The Menil Collection (the Menil) has contributed approximately 200 images of highlights from its permanent collection to the Artstor Digital Library. The selection reflects the diversity of the collection and ranges from African, Etruscan, and Native American objects through Russian icons, Surrealist paintings, and contemporary installations.

The Menil opened in 1987 to house the collection of John and Dominique de Menil in a groundbreaking building by Renzo Piano in an “art neighborhood” in Houston. Currently, the neighborhood consists of a main building for exhibitions and the permanent collection, two more dedicated to single artists (Cy Twombly and Dan Flavin), and a third for temporary installation projects; a fourth building designed by Johnston Marklee is under construction for a drawing institute. The Menil’s mandate is to present its permanent collections and to feature contemporary exhibitions and artists’ projects within a sympathetic context of contemplative interaction. In keeping with the egalitarian beliefs of its founding patrons, the Menil charges no admission fee.
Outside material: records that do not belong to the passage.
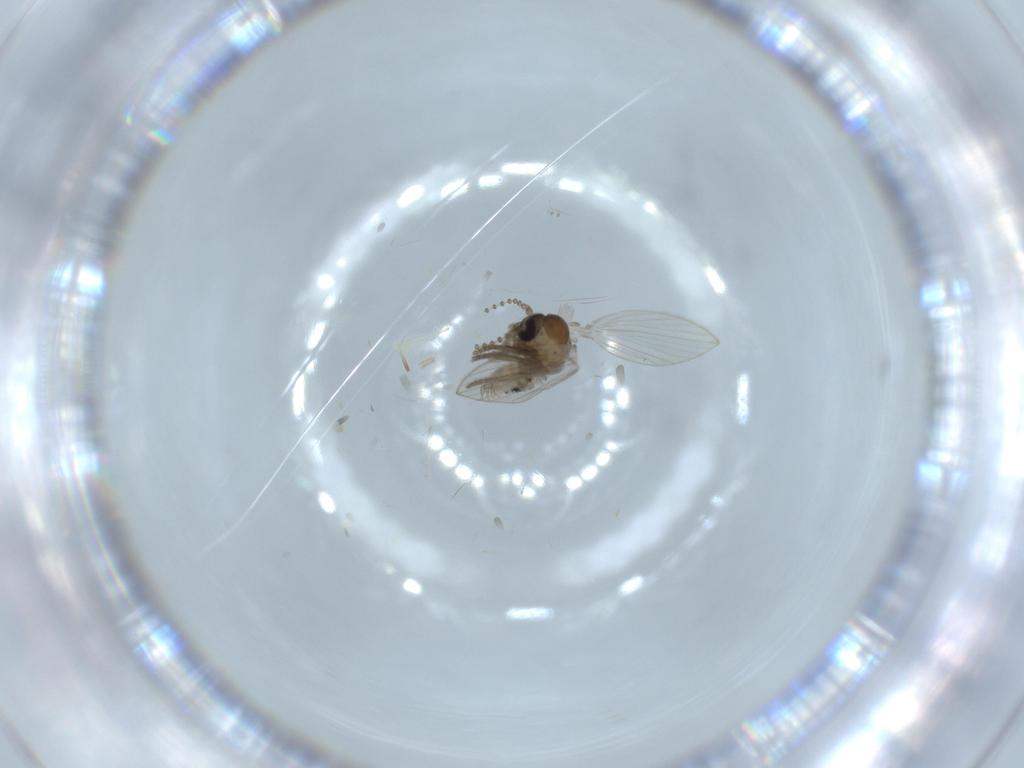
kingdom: Animalia
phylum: Arthropoda
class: Insecta
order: Diptera
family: Psychodidae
Assembled over the course of many decades by the de Menils, the collection is recognized both for its quality and depth as well as its unique presentation and eclecticism.  An actively collecting institution, the Menil contains global holdings, from prehistoric times to the present, comprising approximately 17,000 objects. As modernists, the de Menils recognized the formal and spiritual connections between contemporary works and those of ancient and indigenous cultures and they enhanced their primary collections of modern western art with objects from other times and civilizations.
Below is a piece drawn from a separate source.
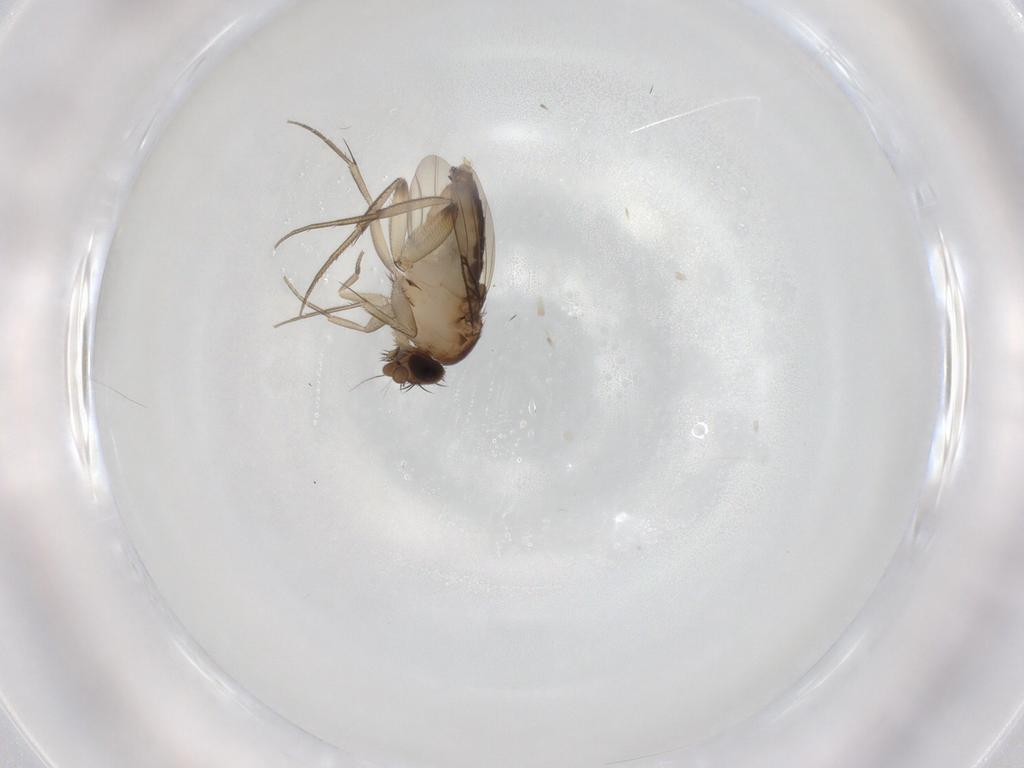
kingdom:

The de Menils began collecting in the 1940s, amassing thousands of paintings, sculptures, prints, drawings, photographs, functional items, and rare books. A core strength of the growing collection was European art, including Surrealist works by Giorgio de Chirico, Max Ernst, René Magritte, Man Ray, and Yves Tanguy, and Cubist and School of Paris painters including Fernand Léger, Henri Matisse, and Pablo Picasso. By the 1960s the de Menils had gravitated toward the major American postwar movements of Abstract Expressionism, Pop Art, and Minimalism.